When the artist Gavin Turk made a blue plaque to commemorate his own student work, he styled it identically to the official plaques seen on buildings across London. White letters on a blue disc announced, “GAVIN TURK Sculptor worked here 1989-1991”. The joke works because the blue plaque system, paid for entirely by public funds and administered – until now – by English Heritage, carries an aura of seriousness and significance. It is the gold standard of biography and local history. If you get a blue plaque, you really must have achieved something.
The news that English Heritage is to stop issuing plaques because of swingeing cuts to its funding is unlikely to be the end of a famous London tradition. But fans of the blue plaque should be careful how they respond. The obvious temptation is for boroughs, community groups, and individuals to put up plaques wherever and to whomever they want.
This may sound pluralistic and liberating – but Gavin Turk’s witty artwork shows what a daft idea that would be. Turk broke the rules, of course, and ignored the authorities when he created a blue plaque to himself as a work of art. Yet the humour and underlying melancholy of the image (will he ever really get a blue plaque?) depends on the existence of the surreal and quintessentially British institution that sombrely decides, from on high, which Londoners should be officially remembered. The idea that a committee somewhere makes these calls has a marvellously archaic, Reithian quality.

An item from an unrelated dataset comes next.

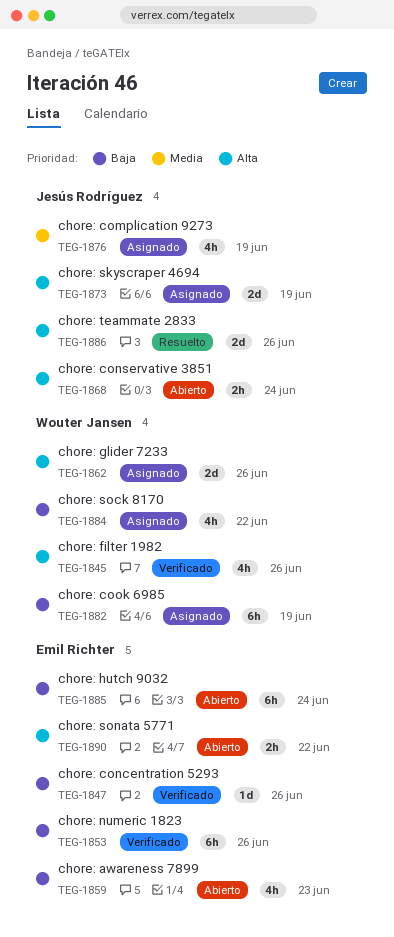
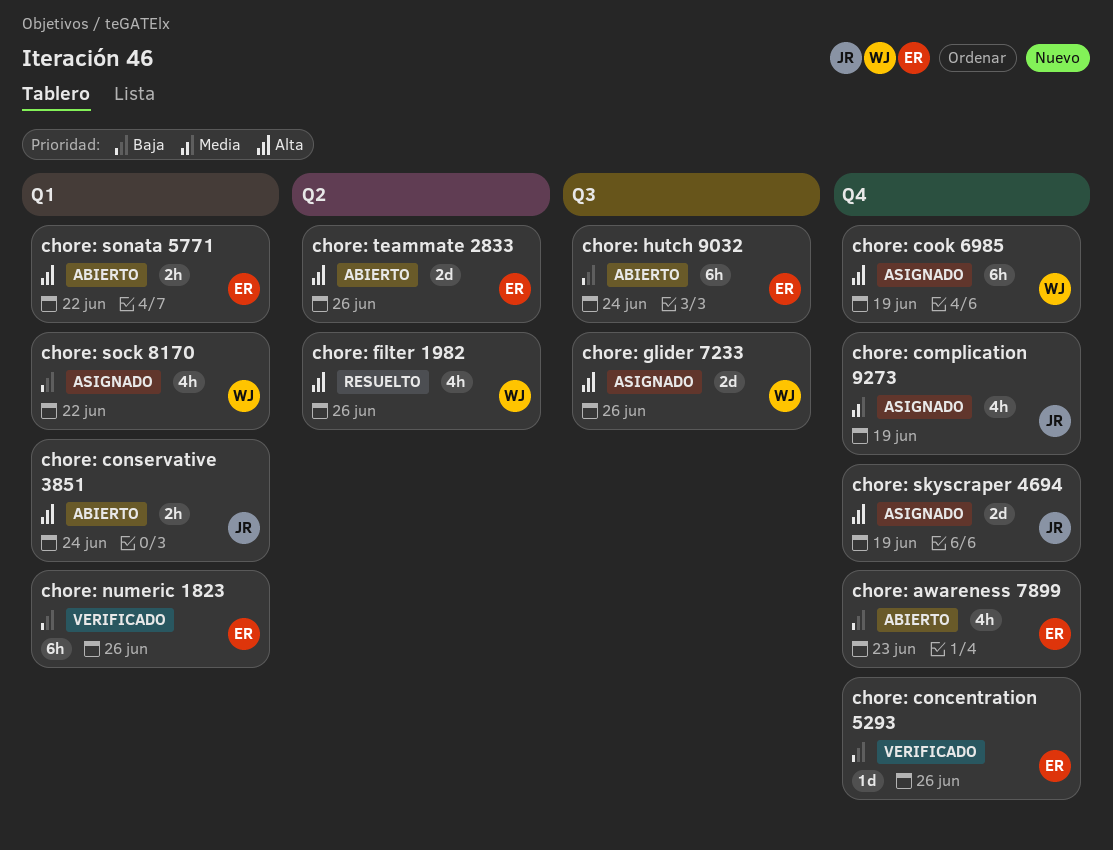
chore: cook 6985, priority: Baja -> Alta
chore: filter 1982, status: Verificado -> Resuelto
chore: teammate 2833, status: Resuelto -> Abierto
chore: teammate 2833, owner: Jesús Rodríguez -> Emil Richter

Rules are made to be broken, but to have that pleasure you need the rules to exist.
Blue plaques may seem an eccentric hangover from history – they have been going since 1867 – but it is this kind of oddity that makes a city a place of character and flavour rather than a banal conglomeration of business and glass buildings. London is at a turning point in its history. The nation’s capital is about to see its skyline become a jumble of badly designed skyscrapers, in an amnesiac destruction of its architectural identity. Do we want this city to lose all sense of its past? Blue plaques are one of the most charming ways a capital has ever found to preserve historical memory. They eschew the pomposity of statues.
It’s not like London lacks places to remember. Vincent van Gogh’s house in Brixton would be easy to lose sight of (it’s just an ordinary London house) – but it has that all-important plaque.
Make no mistake. The blue plaque is irreplaceable – as Gavin Turk showed us.